Steps to secure the world's crop diversity and to boost mathematics in Africa are among the initiatives that have emerged from the World Summit on Sustainable Development.

The Johannesburg conference, which ends this week, may have proved difficult for politicians, who were criticized for poor progress on environmental, economic and health issues. But it was useful for the scientists involved in parallel meetings, who discussed food issues and how to build research capacity in developing countries.

One significant move was the launch of an independent Global Conservation Trust. Sanctioned by the UN Food and Agriculture Organization, the trust aims to raise US$260 million to expand the world's gene banks — collections of seeds and other organic material held to protect crop diversity. The launch followed the release of a report revealing that lack of funds prevents many gene banks from planting samples and harvesting material. “If these collections are allowed to fail, we will lose the valuable crop diversity they contain for ever,” says co-author Jeff Waage, an agricultural researcher at Imperial College's Wye campus, UK.

Another initiative, the African Institute for Mathematical Sciences, received a boost when David King, the British government's chief scientific adviser, pledged support.

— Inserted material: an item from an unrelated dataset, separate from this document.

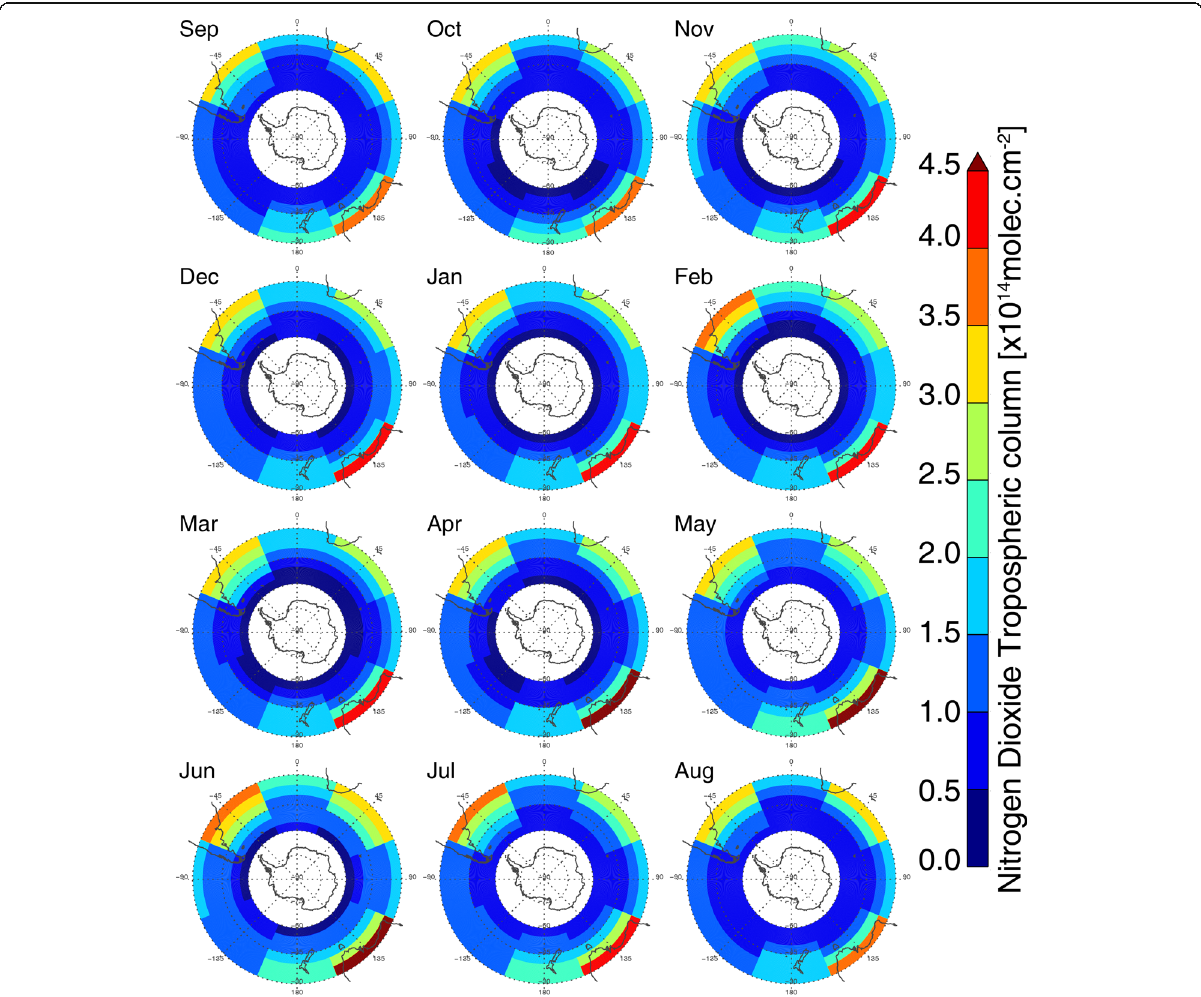
Fig. 3 Climatological monthly mean distribution of the OMI nitrogen dioxide (NO 2 ) tropospheric column (×10 14 molecule cm − 2 ) at 30 – 60° S. The color in each pixel reveals the median NO 2 value for all available measurements from 2005 to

The institute, to be based in the seaside town of Muizenberg near Cape Town, will offer master's degrees in mathematics to students from the whole of Africa. It will be a joint venture by the University of Cambridge, which will supply some of the lecturers, and the South African universities of Cape Town, Stellenbosch and the Western Cape.

Other debates focused on the potential role of genetically modified (GM) crops in addressing problems of securing food for the developing world. This included a day-long session organized by AfricaBio, a Johannesburg-based association that promotes biotechnology on the continent.

Supporters of the technology pointed out that GM crops are already used in developing countries. According to Nathalie Moll of the Brussels-based lobby group EuropaBio, 5.5 million farmers grew GM crops last year, more than three-quarters of them small-scale farmers, mostly in China. Others cited health benefits. Mycotoxins, poisonous by-products of the metabolic activity of certain maize fungi, can cause oesophageal cancer, a major killer of black South Africans. These toxins can be reduced by up to 90% in maize engineered to resist an insect called the maize borer, which makes holes in the plant in which fungi grow, botanist Klaus Ammann of the University of Berne in Germany told the meeting.

Many African countries remain opposed to transgenic crops. Zimbabwe and Zambia, for example, recently outlawed their use and have refused to accept GM maize as food aid (see Nature 418, 571–572; 200210.1038/418571b). “Biotechnology must not be imposed on Africa, but developed from within it,” says Jane Morris of the African Centre for Gene Technologies at the South African Council for Scientific and Industrial Research (CSIR) in Pretoria.

Other delegates pointed out that many countries lack a culture of independent regulatory agencies — a point unintentionally highlighted by Ben Ngubane, South Africa's science minister. He castigated Lungile Shoba, a molecular biologist at the CSIR , for pointing out that the panel set up to discuss transgenic crops contained no opponents of the technology. “Remember I am your minister,” he said, wagging his finger at her.